The problem
Determine how many lines below contain the string "costa" and give that number without anything else.

Transcribed page contents:
----------

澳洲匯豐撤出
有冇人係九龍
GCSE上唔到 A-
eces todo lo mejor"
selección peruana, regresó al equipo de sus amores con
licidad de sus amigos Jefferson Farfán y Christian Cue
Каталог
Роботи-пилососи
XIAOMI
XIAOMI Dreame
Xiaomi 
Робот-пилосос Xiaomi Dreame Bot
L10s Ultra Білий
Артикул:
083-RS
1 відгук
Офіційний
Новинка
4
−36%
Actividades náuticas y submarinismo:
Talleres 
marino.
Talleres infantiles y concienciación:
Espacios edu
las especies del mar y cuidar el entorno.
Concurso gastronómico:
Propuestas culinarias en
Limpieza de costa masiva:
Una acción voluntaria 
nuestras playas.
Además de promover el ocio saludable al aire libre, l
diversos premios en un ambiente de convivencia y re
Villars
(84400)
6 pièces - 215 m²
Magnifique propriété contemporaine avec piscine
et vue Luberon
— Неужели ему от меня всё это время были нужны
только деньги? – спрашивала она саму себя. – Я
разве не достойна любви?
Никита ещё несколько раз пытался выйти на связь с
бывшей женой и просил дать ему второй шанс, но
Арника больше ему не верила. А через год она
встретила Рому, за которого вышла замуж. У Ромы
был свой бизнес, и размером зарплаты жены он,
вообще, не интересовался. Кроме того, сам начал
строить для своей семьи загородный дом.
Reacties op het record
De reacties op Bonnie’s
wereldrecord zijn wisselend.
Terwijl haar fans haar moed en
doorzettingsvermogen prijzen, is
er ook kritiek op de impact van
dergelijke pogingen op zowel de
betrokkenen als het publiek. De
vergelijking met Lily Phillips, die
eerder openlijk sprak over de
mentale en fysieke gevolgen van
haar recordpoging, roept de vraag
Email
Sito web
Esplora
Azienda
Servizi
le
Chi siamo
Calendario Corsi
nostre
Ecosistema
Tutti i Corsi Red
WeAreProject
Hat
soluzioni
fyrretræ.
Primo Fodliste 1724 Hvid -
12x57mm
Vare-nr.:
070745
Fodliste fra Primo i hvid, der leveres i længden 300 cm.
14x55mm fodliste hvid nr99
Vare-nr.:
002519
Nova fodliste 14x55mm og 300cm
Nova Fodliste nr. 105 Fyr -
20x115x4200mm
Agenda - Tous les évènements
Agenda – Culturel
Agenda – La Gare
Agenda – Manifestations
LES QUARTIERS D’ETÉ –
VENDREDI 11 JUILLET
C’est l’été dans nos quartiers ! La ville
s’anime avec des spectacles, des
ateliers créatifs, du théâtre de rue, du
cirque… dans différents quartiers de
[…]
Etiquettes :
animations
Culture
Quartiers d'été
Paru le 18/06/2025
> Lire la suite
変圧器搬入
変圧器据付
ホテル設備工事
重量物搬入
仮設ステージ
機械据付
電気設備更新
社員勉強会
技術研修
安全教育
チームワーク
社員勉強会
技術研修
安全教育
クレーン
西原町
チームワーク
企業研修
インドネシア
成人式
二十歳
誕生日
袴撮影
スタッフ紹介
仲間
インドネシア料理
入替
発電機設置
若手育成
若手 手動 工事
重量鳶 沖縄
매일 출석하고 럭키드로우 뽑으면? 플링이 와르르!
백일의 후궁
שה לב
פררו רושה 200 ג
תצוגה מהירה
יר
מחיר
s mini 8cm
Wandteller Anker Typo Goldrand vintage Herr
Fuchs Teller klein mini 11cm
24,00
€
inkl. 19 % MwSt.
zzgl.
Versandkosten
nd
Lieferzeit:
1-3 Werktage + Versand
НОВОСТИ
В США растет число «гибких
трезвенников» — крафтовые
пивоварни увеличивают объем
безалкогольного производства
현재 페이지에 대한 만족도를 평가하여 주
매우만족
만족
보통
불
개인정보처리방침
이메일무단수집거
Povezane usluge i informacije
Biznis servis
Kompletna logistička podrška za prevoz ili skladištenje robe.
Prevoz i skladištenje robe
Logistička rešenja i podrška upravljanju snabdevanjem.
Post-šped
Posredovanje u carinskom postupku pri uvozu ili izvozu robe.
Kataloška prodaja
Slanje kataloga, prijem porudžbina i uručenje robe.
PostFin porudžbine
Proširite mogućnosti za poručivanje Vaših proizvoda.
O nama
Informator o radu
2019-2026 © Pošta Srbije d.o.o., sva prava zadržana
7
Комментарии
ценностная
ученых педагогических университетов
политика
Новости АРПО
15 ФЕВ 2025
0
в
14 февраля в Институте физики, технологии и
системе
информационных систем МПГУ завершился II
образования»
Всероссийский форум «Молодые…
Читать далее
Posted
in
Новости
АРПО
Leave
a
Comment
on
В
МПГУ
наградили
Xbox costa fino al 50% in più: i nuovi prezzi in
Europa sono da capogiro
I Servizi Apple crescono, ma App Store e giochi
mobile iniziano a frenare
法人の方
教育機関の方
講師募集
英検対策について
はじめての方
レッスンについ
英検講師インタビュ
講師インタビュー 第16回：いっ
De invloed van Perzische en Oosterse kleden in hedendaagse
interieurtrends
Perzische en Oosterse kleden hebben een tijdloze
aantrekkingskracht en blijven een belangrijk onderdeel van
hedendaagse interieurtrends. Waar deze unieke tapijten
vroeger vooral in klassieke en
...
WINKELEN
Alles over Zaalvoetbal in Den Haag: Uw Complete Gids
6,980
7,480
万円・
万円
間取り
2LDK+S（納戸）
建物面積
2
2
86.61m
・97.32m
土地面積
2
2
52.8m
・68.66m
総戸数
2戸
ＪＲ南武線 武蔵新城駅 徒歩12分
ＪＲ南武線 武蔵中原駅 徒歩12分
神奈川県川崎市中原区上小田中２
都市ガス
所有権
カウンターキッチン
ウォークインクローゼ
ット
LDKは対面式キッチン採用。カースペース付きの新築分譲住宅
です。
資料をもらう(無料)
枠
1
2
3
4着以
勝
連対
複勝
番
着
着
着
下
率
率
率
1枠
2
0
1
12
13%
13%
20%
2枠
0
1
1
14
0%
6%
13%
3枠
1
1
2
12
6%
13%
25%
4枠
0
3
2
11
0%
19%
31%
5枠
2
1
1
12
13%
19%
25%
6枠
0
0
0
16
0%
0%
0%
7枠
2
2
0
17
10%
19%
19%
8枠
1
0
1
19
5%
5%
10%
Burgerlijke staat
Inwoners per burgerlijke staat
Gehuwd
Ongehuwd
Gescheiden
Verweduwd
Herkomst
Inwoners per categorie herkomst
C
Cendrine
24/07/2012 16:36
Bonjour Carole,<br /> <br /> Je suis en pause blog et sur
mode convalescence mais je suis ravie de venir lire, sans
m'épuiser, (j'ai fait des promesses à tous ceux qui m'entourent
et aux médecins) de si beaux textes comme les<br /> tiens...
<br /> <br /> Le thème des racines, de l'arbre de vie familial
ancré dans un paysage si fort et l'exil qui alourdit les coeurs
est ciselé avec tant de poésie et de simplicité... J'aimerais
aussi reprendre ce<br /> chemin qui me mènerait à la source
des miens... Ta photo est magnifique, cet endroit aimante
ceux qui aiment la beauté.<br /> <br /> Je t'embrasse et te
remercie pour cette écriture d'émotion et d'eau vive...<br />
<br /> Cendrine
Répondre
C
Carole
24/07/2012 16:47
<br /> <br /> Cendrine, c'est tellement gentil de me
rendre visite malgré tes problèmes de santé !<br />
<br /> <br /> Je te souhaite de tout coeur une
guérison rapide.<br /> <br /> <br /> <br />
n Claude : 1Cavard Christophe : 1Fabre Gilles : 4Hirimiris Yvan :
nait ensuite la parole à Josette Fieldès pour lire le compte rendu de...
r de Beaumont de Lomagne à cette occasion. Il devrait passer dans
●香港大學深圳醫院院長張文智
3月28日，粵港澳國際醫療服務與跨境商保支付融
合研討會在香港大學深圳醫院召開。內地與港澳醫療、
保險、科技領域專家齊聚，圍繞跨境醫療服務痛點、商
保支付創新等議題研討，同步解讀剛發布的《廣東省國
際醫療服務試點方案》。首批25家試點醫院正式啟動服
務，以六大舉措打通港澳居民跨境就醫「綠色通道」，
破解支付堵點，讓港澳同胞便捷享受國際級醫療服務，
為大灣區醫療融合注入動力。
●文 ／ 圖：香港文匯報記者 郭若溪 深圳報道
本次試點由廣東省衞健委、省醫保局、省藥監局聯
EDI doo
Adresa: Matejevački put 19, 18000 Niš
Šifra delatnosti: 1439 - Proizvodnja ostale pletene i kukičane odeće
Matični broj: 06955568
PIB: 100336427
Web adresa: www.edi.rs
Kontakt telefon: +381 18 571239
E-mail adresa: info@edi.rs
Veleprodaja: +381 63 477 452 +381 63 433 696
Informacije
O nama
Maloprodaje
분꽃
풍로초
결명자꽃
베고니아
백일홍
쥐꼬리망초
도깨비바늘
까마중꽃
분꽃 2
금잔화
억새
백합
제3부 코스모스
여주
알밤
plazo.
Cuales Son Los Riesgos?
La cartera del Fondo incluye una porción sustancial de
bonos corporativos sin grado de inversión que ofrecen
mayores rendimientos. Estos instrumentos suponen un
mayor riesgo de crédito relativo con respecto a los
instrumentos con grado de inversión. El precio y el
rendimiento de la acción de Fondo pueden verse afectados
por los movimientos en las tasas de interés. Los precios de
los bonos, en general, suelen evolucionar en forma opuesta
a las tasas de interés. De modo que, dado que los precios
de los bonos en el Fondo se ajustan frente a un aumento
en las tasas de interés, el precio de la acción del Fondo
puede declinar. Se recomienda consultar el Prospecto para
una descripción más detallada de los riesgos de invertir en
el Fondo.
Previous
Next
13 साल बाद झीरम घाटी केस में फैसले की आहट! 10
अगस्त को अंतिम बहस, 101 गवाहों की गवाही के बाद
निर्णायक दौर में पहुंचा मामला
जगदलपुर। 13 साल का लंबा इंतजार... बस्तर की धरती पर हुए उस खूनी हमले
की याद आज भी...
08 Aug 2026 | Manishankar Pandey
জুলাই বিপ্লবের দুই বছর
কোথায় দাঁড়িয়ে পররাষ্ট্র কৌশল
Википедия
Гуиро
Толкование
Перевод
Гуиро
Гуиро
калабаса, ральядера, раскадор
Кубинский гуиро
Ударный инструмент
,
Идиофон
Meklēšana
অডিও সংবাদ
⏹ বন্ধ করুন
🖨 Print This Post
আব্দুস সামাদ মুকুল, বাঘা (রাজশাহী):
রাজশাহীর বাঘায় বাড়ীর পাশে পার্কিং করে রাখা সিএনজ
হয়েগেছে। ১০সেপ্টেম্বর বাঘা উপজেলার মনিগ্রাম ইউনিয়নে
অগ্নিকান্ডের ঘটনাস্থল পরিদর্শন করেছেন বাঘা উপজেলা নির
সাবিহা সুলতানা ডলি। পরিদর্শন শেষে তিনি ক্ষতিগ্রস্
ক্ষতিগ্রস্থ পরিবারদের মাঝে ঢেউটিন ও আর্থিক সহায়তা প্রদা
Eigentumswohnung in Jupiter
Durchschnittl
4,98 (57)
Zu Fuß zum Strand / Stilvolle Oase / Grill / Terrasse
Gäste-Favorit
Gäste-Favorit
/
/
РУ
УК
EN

----------

Answer to this exercise
2